Your tasks –
1) In the table-driven dispatch thread, why can't the poster fix the inconsistent tags?
2) Write the next part of the table-driven dispatch thread, picking up after its final line.
>> START Page extract
Table-driven dispatch

  • Thread starter James B Crigler
  • Start date
J

James B Crigler

I need to read a file into memory and parse it for information on
demand as a kind of ad hoc query mechanism. (The file is
a non-tabular report from a database.)

Though there are other field types, for the time being, I only
want to consider fields that appear with a tag on a single line,
e.g.,

Title: A Tale Of Two Cities

Author: Charles Dickens

There are various classes of files representing different object
types as reported from the database. The tags, even for fields
like title and author, are not consistent among report types. (I
don't have control of the database, so I can't fix it.)

My original implementation approximated the code you'll find below.

There are some annoyances in the code:

1. The deferred lookups have to be written individually (def
title, def author, etc.), though they only have to be written
once if they belong in the base class.

2. I pass the variable into find_tagged_one_line to see whether
it already has a value, but I can't assign it there.

Is there a way, e.g., with missing_method, to create
a table-driven caching dispatch on the field names that performs
assignment in the find_... method?


class Literature
Tags = {
'title' => %r[^Title:\s*],
'author' => %r[^Author:\s*],
# etc
}

def initialize(path)
@text = Array.new
@tags = Tags
@title = nil
@author = nil
if File.exists? path
File.open(path).each do |line|
@text.push line.chomp
end
# else
# raise NoSuchLiterature
end
end

def find_tagged_one_line(re, var)
return var unless var.nil? # Got a value? Return it
m = nil
line = @text.find { |l| m = re.match(l) } # Match RE in array of lines
return "" if line.nil? # No match?
return line[m.end(0) .. -1] # Return part of line after tag
end

def title
@title = find_tagged_one_line(@tags['title'], @title)
end

def author
@author = find_tagged_one_line(@tags['author'], @author)
end

# etc
end

class Novel < Literature

Tags = {
'title' => %r[^Novel Title:\s*],
'author' => %r[^Novel Author:\s*],
'year' => %r[^Year of publication:\s*],
# etc
}

def initialize(path)
super(path)
@year = nil
@tags = Tags # Override the tags hash
end

def year
@year = find_tagged_one_line(@tags['year'], @year)
end
end
--
James B Crigler Voice: (770)494-2077
C-27J Software Requirements Manager Fax: (770)494-3886
Lockheed Martin Aeronautics Company
D/6B3M Z/0100
86 South Cobb Drive
Marietta GA 30063
"I say, Jerry! You'd be in a Blazing bad way if recalling to life
was to become the fashion, Jerry!" -- A Tale of Two Cities
 
R

Robert Klemme

James B Crigler said:
I need to read a file into memory and parse it for information on
demand as a kind of ad hoc query mechanism. (The file is
a non-tabular report from a database.)
>> END Page extract
>> START Data
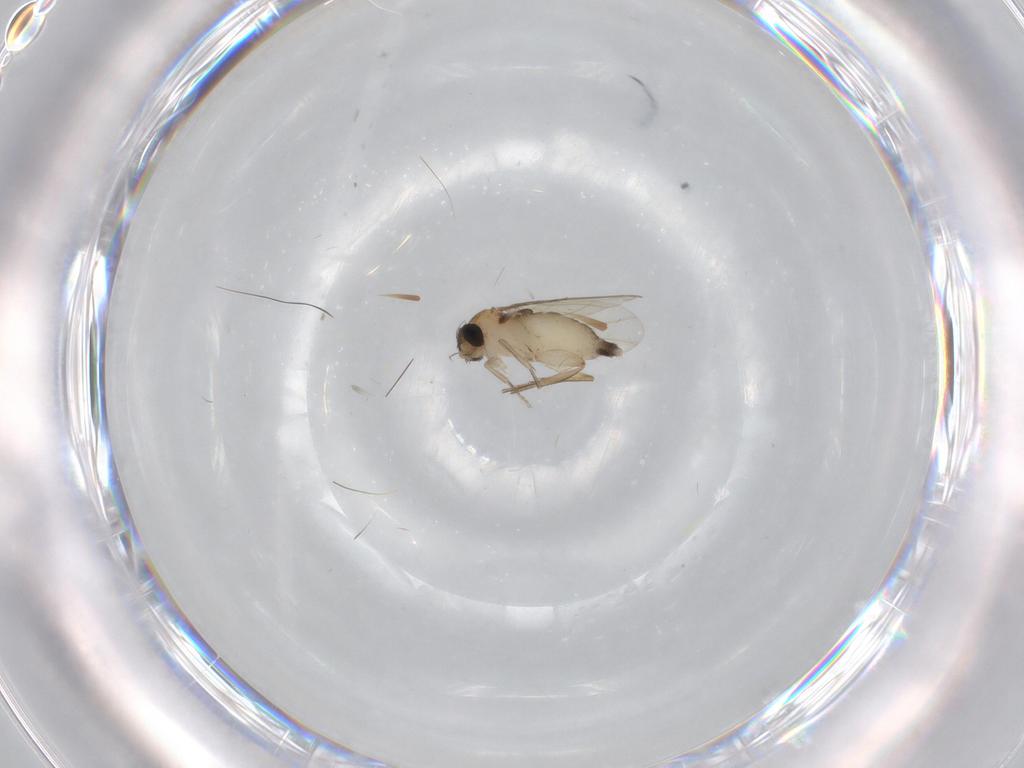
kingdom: Animalia
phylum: Arthropoda
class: Insecta
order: Diptera
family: Phoridae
>> END Data
Results in order –
1) The poster doesn't have control of the database.

2)
Though there are other field types, for the time being, I only
want to consider fields that appear with a tag on a single line,
e.g.,

Title: A Tale Of Two Cities

Author: Charles Dickens

There are various classes of files representing different object
types as reported from the database. The tags, even for fields
like title and author, are not consistent among report types. (I
don't have control of the database, so I can't fix it.)

My original implementation approximated the code you'll find below.

There are some annoyances in the code:

1. The deferred lookups have to be written individually (def
title, def author, etc.), though they only have to be written
once if they belong in the base class.

2. I pass the variable into find_tagged_one_line to see whether
it already has a value, but I can't assign it there.

Is there a way, e.g., with missing_method, to create
a table-driven caching dispatch on the field names that performs
assignment in the find_... method?


class Literature
Tags = {
'title' => %r[^Title:\s*],
'author' => %r[^Author:\s*],
# etc
}

def initialize(path)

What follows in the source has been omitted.